### [What you have to do]
What is needed is every line of the data that includes the word "Kugelventil". Please copy each one.

___ Records supplied ___

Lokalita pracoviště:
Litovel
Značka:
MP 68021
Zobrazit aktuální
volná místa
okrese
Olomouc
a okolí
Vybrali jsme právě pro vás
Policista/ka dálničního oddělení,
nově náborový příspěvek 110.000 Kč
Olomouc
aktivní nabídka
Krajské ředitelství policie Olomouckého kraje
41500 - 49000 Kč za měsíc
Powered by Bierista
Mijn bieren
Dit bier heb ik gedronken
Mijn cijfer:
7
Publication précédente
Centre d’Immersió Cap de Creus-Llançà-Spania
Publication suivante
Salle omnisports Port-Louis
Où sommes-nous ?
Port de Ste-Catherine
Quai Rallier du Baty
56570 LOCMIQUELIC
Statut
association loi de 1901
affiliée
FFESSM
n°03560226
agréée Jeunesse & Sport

___
___ Records supplied ___

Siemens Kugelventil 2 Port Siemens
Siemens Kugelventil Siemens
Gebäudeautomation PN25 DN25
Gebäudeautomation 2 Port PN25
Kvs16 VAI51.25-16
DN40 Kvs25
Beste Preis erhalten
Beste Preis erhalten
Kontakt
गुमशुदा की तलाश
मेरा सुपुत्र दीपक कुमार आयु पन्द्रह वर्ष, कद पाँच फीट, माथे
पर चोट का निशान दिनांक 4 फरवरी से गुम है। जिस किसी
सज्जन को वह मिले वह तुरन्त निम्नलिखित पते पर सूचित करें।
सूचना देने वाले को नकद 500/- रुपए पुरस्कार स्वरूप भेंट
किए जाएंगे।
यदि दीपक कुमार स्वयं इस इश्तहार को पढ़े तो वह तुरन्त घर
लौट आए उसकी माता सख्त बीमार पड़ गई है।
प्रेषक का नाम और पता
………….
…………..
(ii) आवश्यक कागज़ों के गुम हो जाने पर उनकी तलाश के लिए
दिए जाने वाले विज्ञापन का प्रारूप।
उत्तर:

___

### [Task answer]
Siemens Kugelventil 2 Port Siemens
Siemens Kugelventil Siemens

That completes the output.